*** TEXT EXTRACT ***
Garden Gifts

Our house went on the market today. We’ve spent the past several weeks painting, tidying and weeding to make the place look its best. On Sunday evening, after a hard three days of work, I wandered around the yard. The air was sultry—oppressive heat slowly giving way to the comfort of a lazy summer evening. The freshly cut grass was soft and cool underfoot as I padded past purple baubles of blooming chives, snow-in-summer spilling onto the path in frosty profusion, multi-hued pansies nodding in the light breeze, and pale irises standing tall. I strolled the rose garden, only just beginning to flower. A lone peony sported golf-ball-sized burgundy buds. The last of the pittosporum flowers perfumed the air.

In short, the garden was at ease in its lush maturity—the result of fifteen years of hard work, on top of the botanical history of a hundred years of landscaping. I thought of all the plants the property had gifted us with—roses, dahlias, naked ladies, camellias, irises, and others. Discovered among the overgrown gardens, often nearly choked out by weeds, the plants responded well to love and care, and formed the core of what we’ve done with the yard.

Then I thought of our new property, a bare paddock, its botanical history limited to pasture grasses and clover. There will be no gifts, discovered among the weeds. No heirloom plants needing only a little love to bloom and thrive.
*** SUPPLIED MATERIAL ***
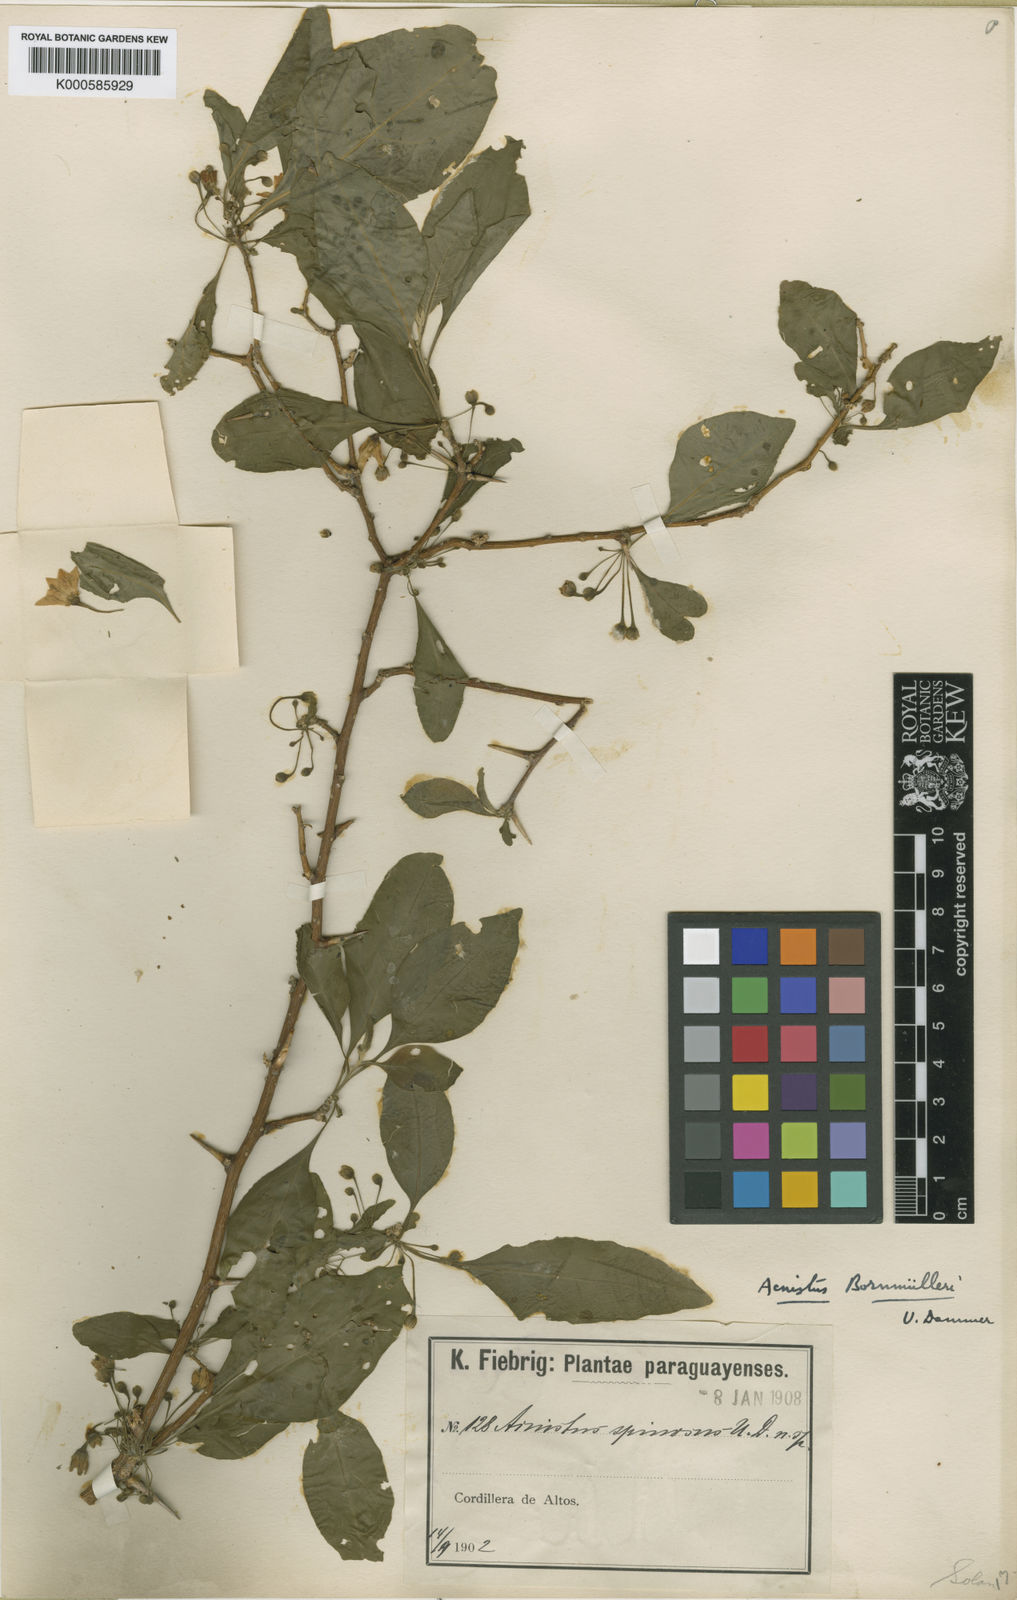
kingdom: Plantae
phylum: Tracheophyta
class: Magnoliopsida
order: Solanales
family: Solanaceae
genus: Iochroma
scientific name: Iochroma Acnistus spec
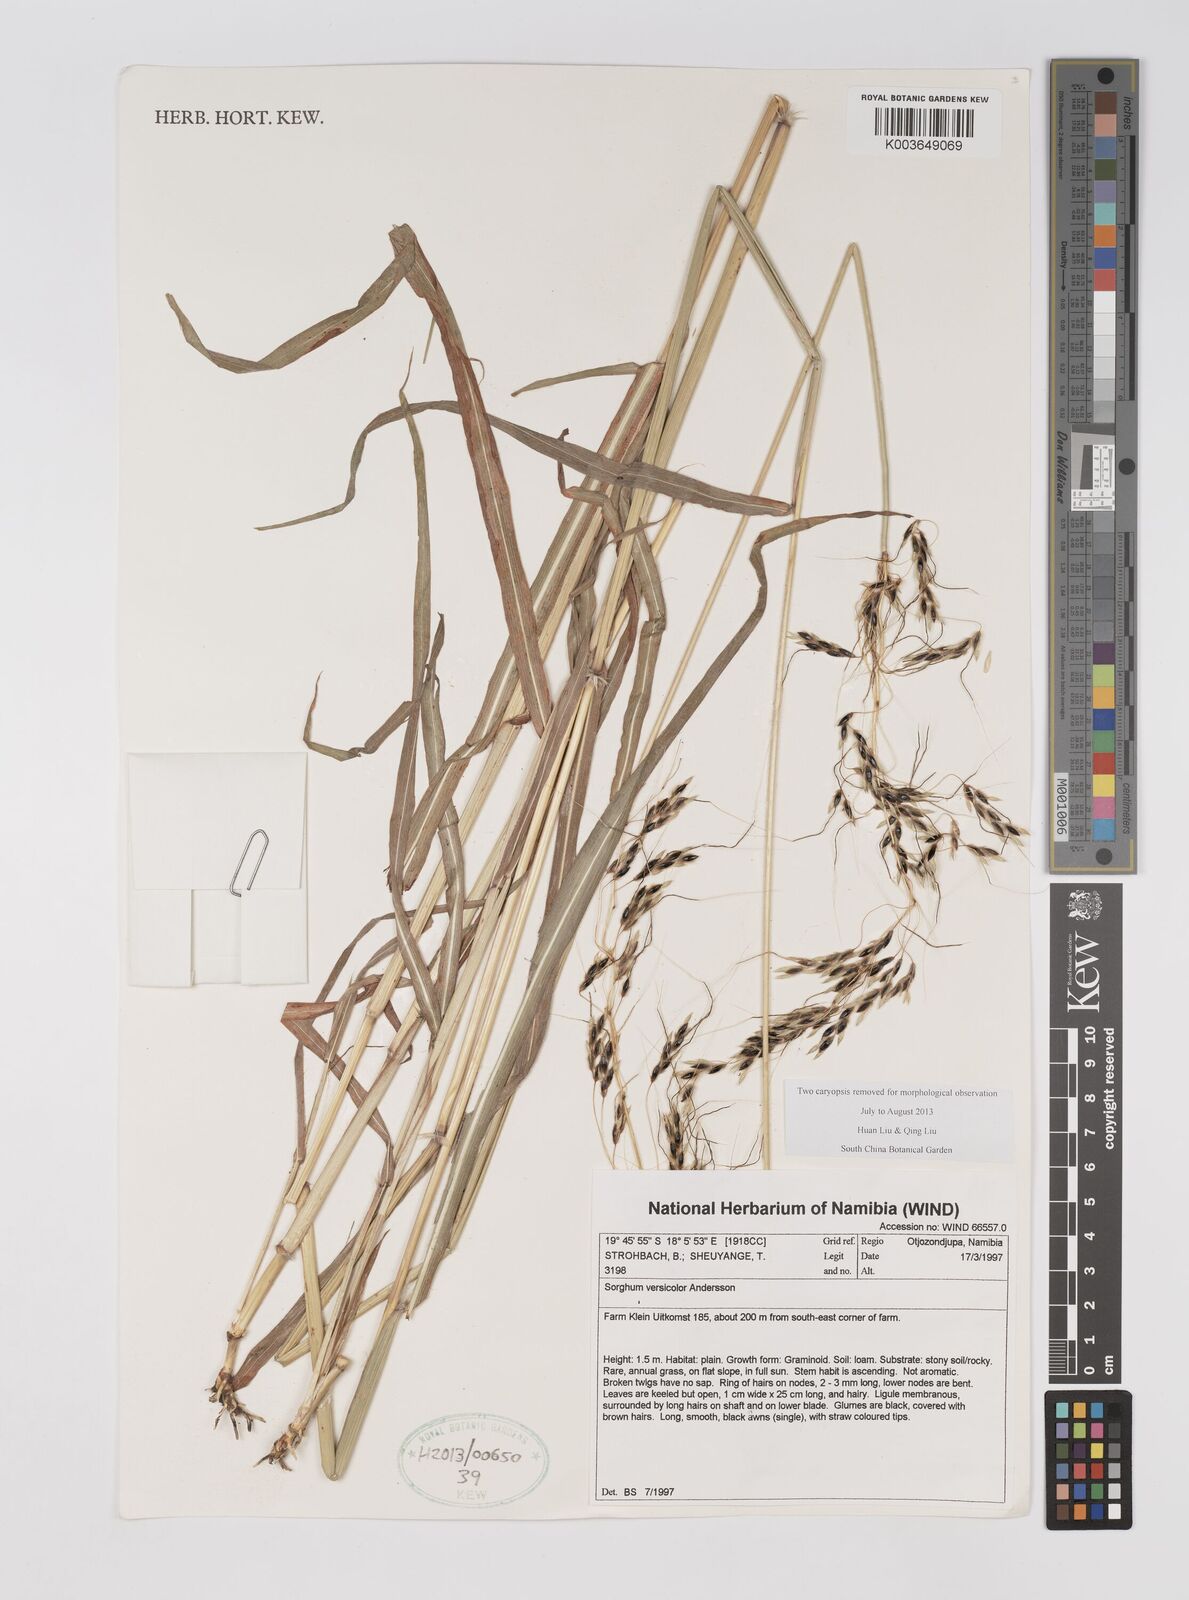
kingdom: Plantae
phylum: Tracheophyta
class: Liliopsida
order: Poales
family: Poaceae
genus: Sarga
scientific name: Sarga versicolor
***
# GIVEN REQUEST A
List the plants that the garden essay names as gifts from the property.
# GIVEN REQUEST B
Translate this sentence from the garden essay into Spanish: "A lone peony sported golf-ball-sized burgundy buds."
# GIVEN REQUEST C
Transcribe the garden essay word for word between "Our house went" and "perfumed the air.", inclusive.

# FULL RESPONSE A
roses, dahlias, naked ladies, camellias, irises

# FULL RESPONSE B
Una peonía solitaria lucía capullos de color burdeos del tamaño de pelotas de golf.

# FULL RESPONSE C
Our house went on the market today. We’ve spent the past several weeks painting, tidying and weeding to make the place look its best. On Sunday evening, after a hard three days of work, I wandered around the yard. The air was sultry—oppressive heat slowly giving way to the comfort of a lazy summer evening. The freshly cut grass was soft and cool underfoot as I padded past purple baubles of blooming chives, snow-in-summer spilling onto the path in frosty profusion, multi-hued pansies nodding in the light breeze, and pale irises standing tall. I strolled the rose garden, only just beginning to flower. A lone peony sported golf-ball-sized burgundy buds. The last of the pittosporum flowers perfumed the air.